Courtroom sketches of the dramatic Black Panthers murder trial 35 years ago are coming home to New Haven.

About 20 drawings by Robert Templeton have been acquired by Yale University’s Beinecke Rare Book and Manuscript Library.

Templeton, whose work includes landscapes, illustrations and portraits of prominent Americans, died in 1991. His widow, Leonore Templeton, says Yale wanted the drawings.

“It’s an important part of history and also because the trial was based in New Haven, it’s really part of New Haven history,” she says.

Members of the Black Panther Party, including founder Bobby Seale, were tried in 1971 for the murder of a suspected police informant.

“Certainly, we’re interested in this as the only visual representation of this historic trial,” says Nancy Kuhl, assistant curator of the American Literature Collection at the Beinecke library.

The collection adds to the library’s growing African-American arts and letters collection.

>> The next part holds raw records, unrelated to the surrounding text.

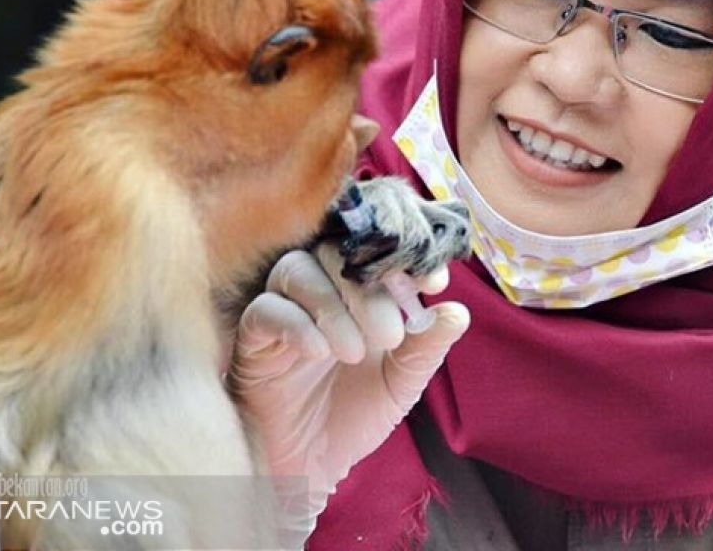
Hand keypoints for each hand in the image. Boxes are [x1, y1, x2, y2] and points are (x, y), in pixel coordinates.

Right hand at [227, 246, 468, 548]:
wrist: (312, 464)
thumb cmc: (355, 415)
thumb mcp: (401, 383)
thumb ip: (425, 346)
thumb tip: (458, 312)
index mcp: (360, 292)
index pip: (377, 248)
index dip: (406, 254)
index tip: (434, 282)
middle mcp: (321, 290)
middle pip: (336, 252)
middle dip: (368, 289)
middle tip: (389, 334)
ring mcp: (284, 308)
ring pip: (297, 269)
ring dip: (332, 306)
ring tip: (354, 352)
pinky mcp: (253, 336)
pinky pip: (266, 310)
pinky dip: (296, 325)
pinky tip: (320, 353)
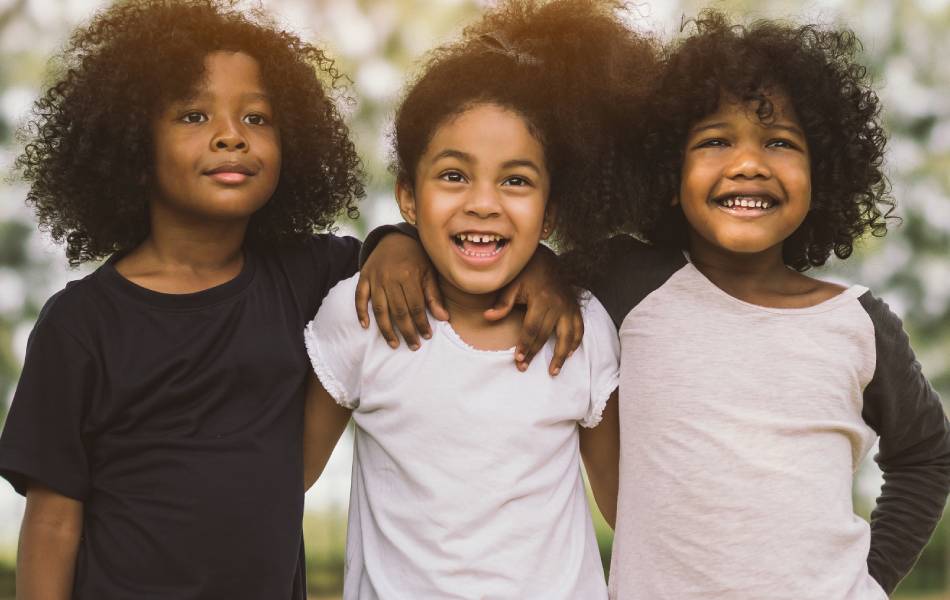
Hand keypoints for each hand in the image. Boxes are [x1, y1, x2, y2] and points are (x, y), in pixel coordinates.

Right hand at [356, 232, 448, 349]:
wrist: (394, 238)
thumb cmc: (416, 257)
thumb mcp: (428, 272)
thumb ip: (434, 295)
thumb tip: (444, 318)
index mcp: (408, 275)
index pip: (415, 306)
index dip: (421, 323)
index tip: (427, 336)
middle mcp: (390, 278)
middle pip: (398, 311)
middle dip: (407, 331)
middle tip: (413, 346)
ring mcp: (375, 278)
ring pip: (379, 309)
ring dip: (386, 329)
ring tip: (394, 344)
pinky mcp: (364, 277)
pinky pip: (360, 297)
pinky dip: (360, 312)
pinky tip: (365, 326)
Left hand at [484, 246, 582, 374]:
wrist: (546, 259)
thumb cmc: (526, 272)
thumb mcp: (512, 283)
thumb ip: (503, 302)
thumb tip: (488, 317)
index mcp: (541, 299)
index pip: (532, 328)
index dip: (525, 345)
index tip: (518, 359)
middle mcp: (558, 305)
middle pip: (546, 335)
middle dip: (535, 353)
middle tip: (523, 367)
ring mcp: (568, 307)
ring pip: (568, 336)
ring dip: (561, 355)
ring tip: (553, 371)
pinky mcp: (574, 307)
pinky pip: (580, 328)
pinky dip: (576, 342)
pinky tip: (570, 354)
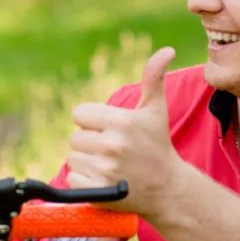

Kuhl says the collection, which is being catalogued, was purchased from Leonore Templeton. The curator would not disclose the price.

The sketches are available for research by scholars and students. A first-ever exhibition of the sketches is scheduled for February, Kuhl says.

The New Haven trial stemmed from the killing of Alex Rackley, a member of a civil-rights group who was suspected by Black Panthers of being a police informant.

Bobby Seale, Warren Kimbro, George Sams and Ericka Huggins were charged with torturing and fatally shooting Rackley before dumping his body in a river about 25 miles north of New Haven.

The case ultimately resulted in a hung jury and the charges were dismissed against the four primary defendants.

Even before the trial, Seale and the Black Panthers gained national attention when eight members of the group were charged with plotting to violently disrupt the 1968 Democratic National Convention in Chicago.

Templeton says her husband, who painted portraits of civil rights leaders such as Rosa Parks and Atlanta Journal Constitution publisher Ralph McGill, remained neutral during the trial.

“He was really there to witness, not to have opinions,” she says.